Elektra est d’abord le fruit d’une rencontre fondamentale : celle de Strauss avec Hugo von Hoffmannsthal, qui sera le librettiste de 6 opéras majeurs du compositeur bavarois, dans une collaboration souvent un peu orageuse, mais fondamentale dans l’histoire de l’art lyrique. C’est en effet à la suite de la représentation d’une pièce d’Hoffmannsthal adaptée de Sophocle sur le personnage d’Elektra, à laquelle Strauss avait assisté à Berlin à l’automne 1903, que ce dernier prend contact avec le dramaturge. C’est seulement au début de 1906 que les deux hommes donnent le vrai coup d’envoi à l’adaptation lyrique de cette pièce. Strauss, qui y pensait sans doute depuis longtemps, écrit dès le mois de juin suivant, mais progresse lentement, donnant lieu comme cela sera toujours le cas ensuite, à une abondante correspondance avec son librettiste, lequel aménage quelque peu sa pièce. Il ne se doute pas encore que cette dernière, qui remportait un vrai succès au théâtre allait, comme la Salomé de Wilde, disparaître totalement derrière son avatar lyrique, comme vampirisée par la musique phénoménale de Strauss.
Car ce dernier conçoit une partition tellurique, plus audacieuse encore que Salomé, justement. Il la termine au tout début de l’automne 1908.
C’est l’opéra de Dresde qui doit accueillir la première de ce nouvel opus d’un compositeur qui, à 44 ans, est déjà considéré comme l’un des plus grands compositeurs de l’époque. L’événement est donc considérable.
Mais cette musique… La partition effraie tout le monde, sauf Strauss qui, avec sa distance habituelle, est à l’origine d’une anecdote bien connue, quoi que son authenticité soit douteuse : lors des répétitions, dès la fin 1908, Strauss aurait reproché au chef Ernest von Schuch de ne pas suffisamment pousser l’orchestre, puisqu’on arrivait toujours à entendre la créatrice du rôle de Clytemnestre, Ernestine Schumann-Heink, qui avait pourtant un sacré coffre.
De fait, la violence qui parcourt toute l’œuvre et le recours à un orchestre énorme font, dès les répétitions, craindre un horrible vacarme aux oreilles délicates.

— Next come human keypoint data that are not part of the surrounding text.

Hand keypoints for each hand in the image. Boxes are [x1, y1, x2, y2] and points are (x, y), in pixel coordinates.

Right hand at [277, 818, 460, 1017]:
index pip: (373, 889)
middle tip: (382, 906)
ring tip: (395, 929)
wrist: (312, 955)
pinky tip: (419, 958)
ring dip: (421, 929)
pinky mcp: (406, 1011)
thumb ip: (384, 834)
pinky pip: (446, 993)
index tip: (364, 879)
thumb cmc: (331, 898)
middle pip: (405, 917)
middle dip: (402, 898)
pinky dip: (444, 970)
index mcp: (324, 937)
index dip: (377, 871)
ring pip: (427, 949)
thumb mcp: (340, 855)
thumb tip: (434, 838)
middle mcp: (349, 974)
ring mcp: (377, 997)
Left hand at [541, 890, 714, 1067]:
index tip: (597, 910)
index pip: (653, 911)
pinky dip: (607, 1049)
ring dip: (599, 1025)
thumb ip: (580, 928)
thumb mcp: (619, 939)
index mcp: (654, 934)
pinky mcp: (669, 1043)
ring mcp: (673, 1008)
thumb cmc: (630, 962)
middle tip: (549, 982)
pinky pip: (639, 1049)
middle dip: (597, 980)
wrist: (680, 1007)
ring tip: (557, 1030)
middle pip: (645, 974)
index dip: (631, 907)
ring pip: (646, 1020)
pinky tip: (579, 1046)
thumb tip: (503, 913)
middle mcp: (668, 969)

Dans ces conditions, la création de l’œuvre, voici tout juste 110 ans, suscite sans surprise d’assez nombreuses protestations et incompréhensions.
Mais la puissance de cette partition gigantesque et meurtrière pour les voix – principalement féminines, autre caractéristique notable – tout en étant relativement concise, lui ouvre très vite les portes de tous les théâtres d’Europe et outre-Atlantique. On connaît la suite.
Il est bien difficile de choisir une interprétation pour illustrer cette petite chronique, tant les légendes planent au-dessus de cette œuvre. Celle finalement retenue ici est un pari: en 1981, quelques mois avant sa mort, Karl Böhm, l’un des grands interprètes de cet opéra, confie le rôle d’Elektra à Leonie Rysanek, qui fut une Chrysothemis de légende ; et celui de Clytemnestre à Astrid Varnay, qui fut elle une Elektra de légende 20 ans auparavant. Sur la base de l’enregistrement, un film sombre et très expressionniste a été tourné par Götz Friedrich. En voici l’impressionnante scène finale. Pari gagné, malgré toutes les limites qu’induit l’opéra filmé, notamment sur le play-back, qui ne choque pas trop ici.